I am using Pandas Dataframes. I have a column from a CSV which is integers mixed in with nulls.
I am trying to convert this and insert it into Spanner in as generalizable a way as possible(so I can use the same code for future jobs), which reduces my ability to use sentinel variables. However, DFs cannot handle NaN
s in a pure int column so you have to use Int64
. When I try to insert this into Spanner I get an error that it is not an int64
type, whereas pure Python int
s do work. Is there an automatic way to convert Int64
Pandas values to int
values during the insert? Converting the column before inserting doesn't work, again, because of the null values. Is there another path around this?
Trying to convert from a Series goes like so:
>>>s2=pd.Series([3.0,5.0])
>>>s2
0 3.0
1 5.0
dtype: float64
>>>s1=pd.Series([3.0,None])
>>>s1
0 3.0
1 NaN
dtype: float64
>>>df = pd.DataFrame(data=[s1,s2], dtype=np.int64)
>>>df
0 1
0 3 NaN
1 3 5.0
>>>df = pd.DataFrame(data={"nullable": s1, "nonnullable": s2}, dtype=np.int64)

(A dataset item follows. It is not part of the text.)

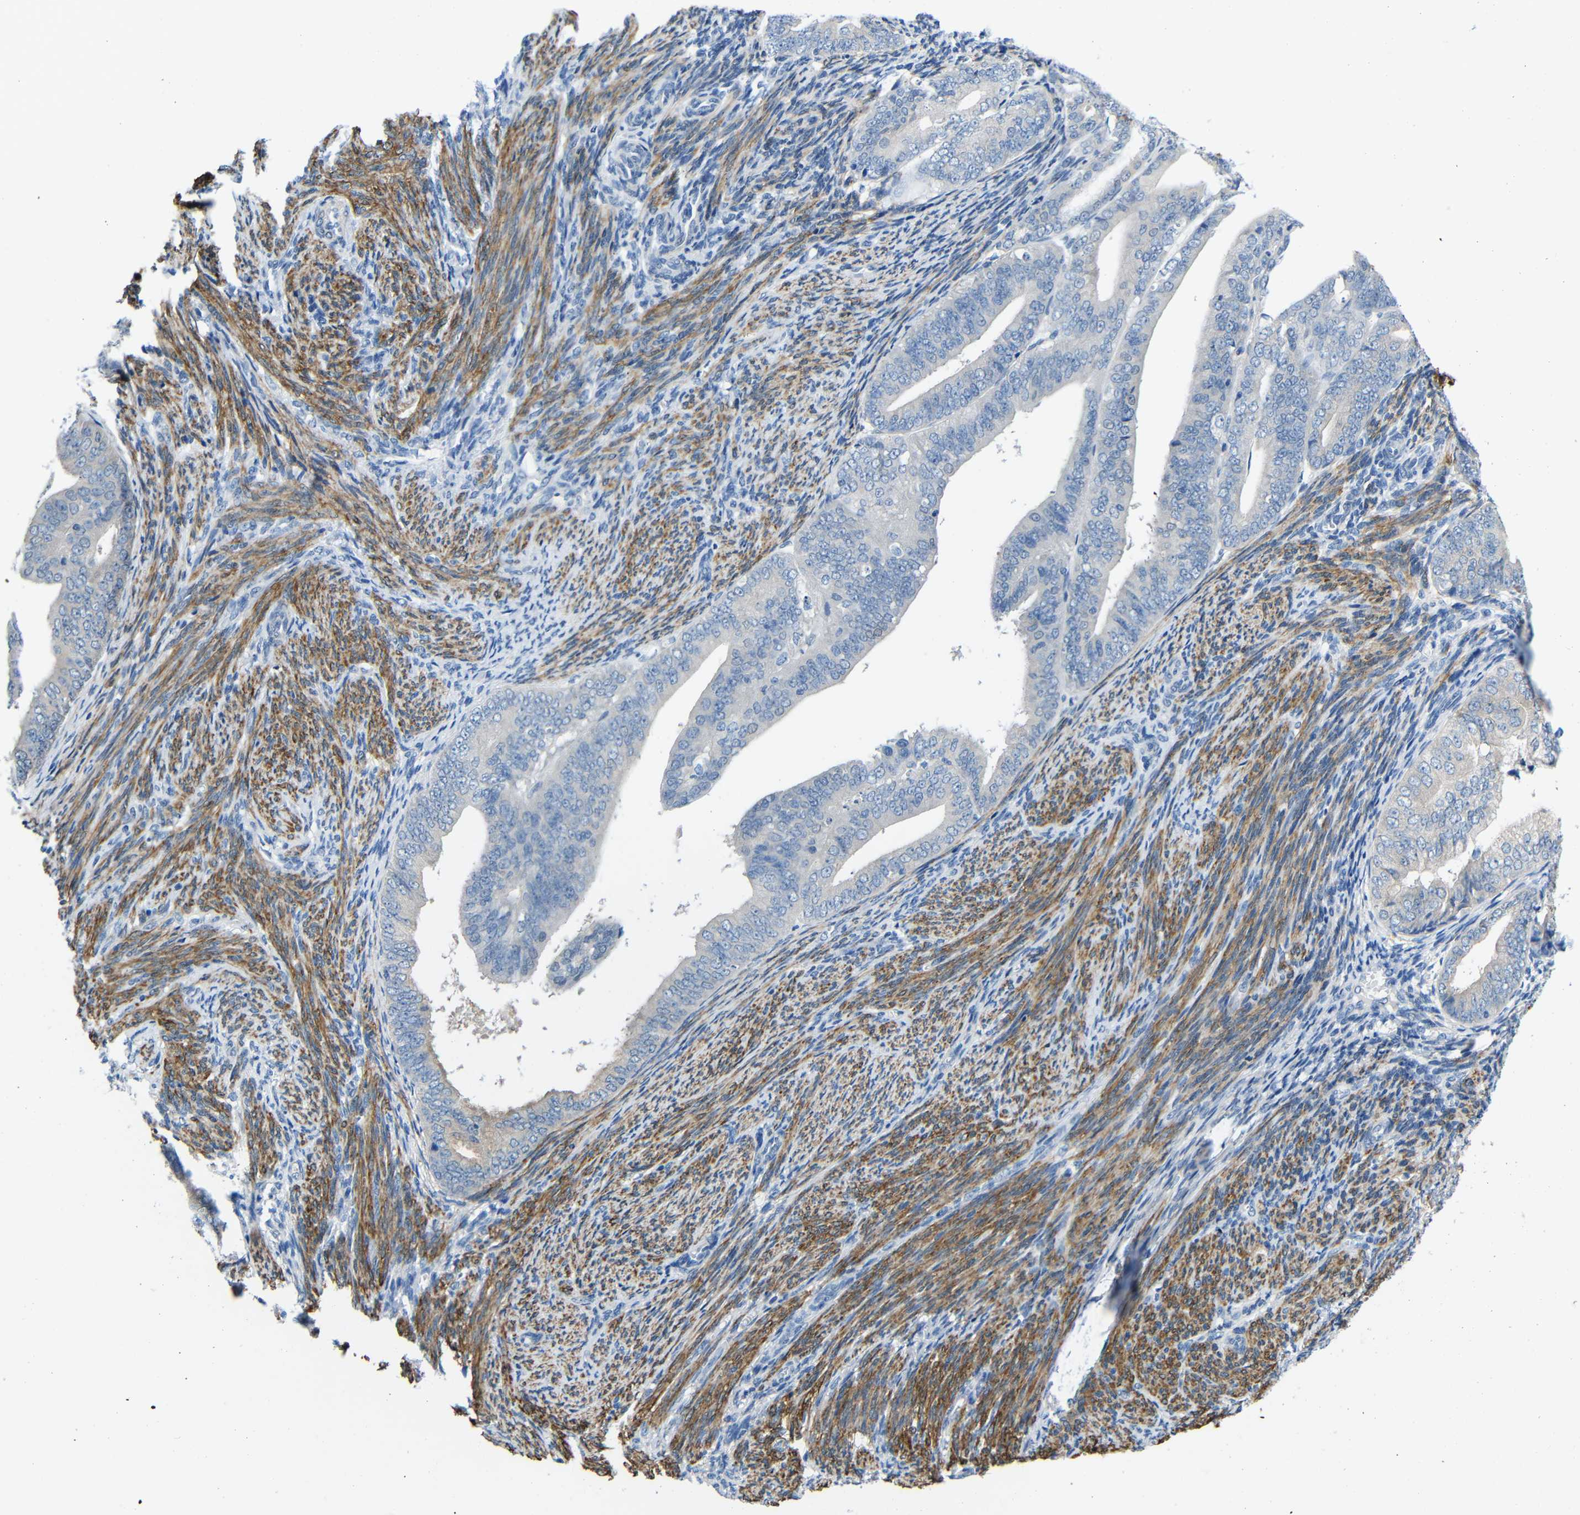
{"staining": {"intensity": "negative", "quantity": "none", "location": "none"}, "tissue": "endometrial cancer", "cell_type": "Tumor cells", "image_type": "cancer", "snomed": [{"axis": "morphology", "description": "Adenocarcinoma, NOS"}, {"axis": "topography", "description": "Endometrium"}], "caption": "Immunohistochemical staining of human adenocarcinoma (endometrial) displays no significant positivity in tumor cells.", "gene": "NEGR1", "patient": {"sex": "female", "age": 63}}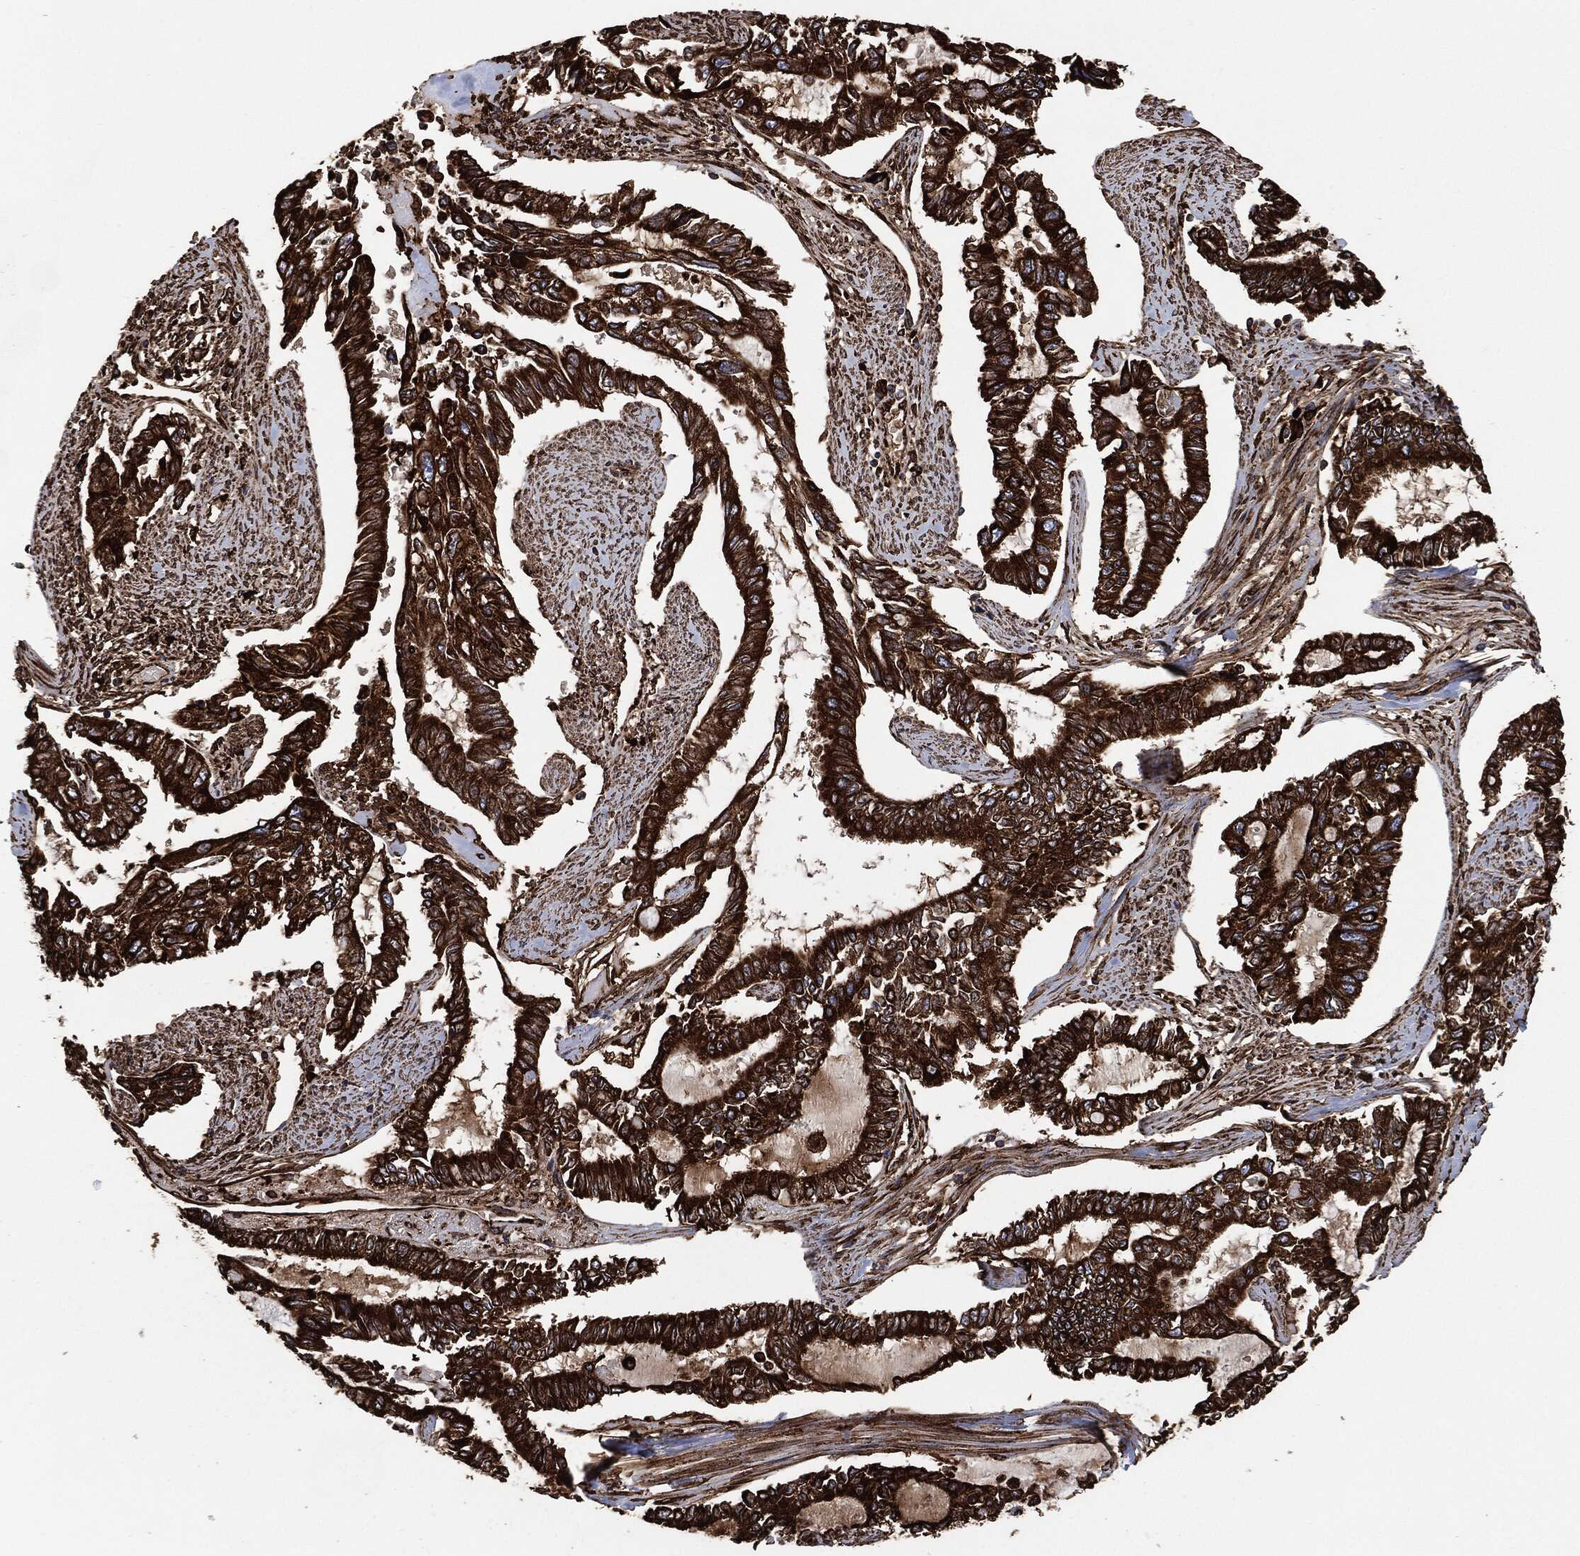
{"staining": {"intensity": "strong", "quantity": ">75%", "location": "cytoplasmic/membranous"}, "tissue": "endometrial cancer", "cell_type": "Tumor cells", "image_type": "cancer", "snomed": [{"axis": "morphology", "description": "Adenocarcinoma, NOS"}, {"axis": "topography", "description": "Uterus"}], "caption": "Adenocarcinoma (endometrial) was stained to show a protein in brown. There is high levels of strong cytoplasmic/membranous staining in approximately >75% of tumor cells.", "gene": "AMFR", "patient": {"sex": "female", "age": 59}}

this last command produces the error ValueError: Cannot convert non-finite values (NA or inf) to integer
My solution was to leave it as NaN
(it turns out NaN == 'nan'
). Then, at the very end, as I went to insert into the Spanner DB, I replaced all NaN
with None
in the DF. I used code from another SO answer: df.replace({pd.np.nan: None})
. Spanner was looking at the NaN
as a 'nan'
string and rejecting that for insertion into an Int64 column. None
is treated as NULL
and can get inserted into Spanner with no issue.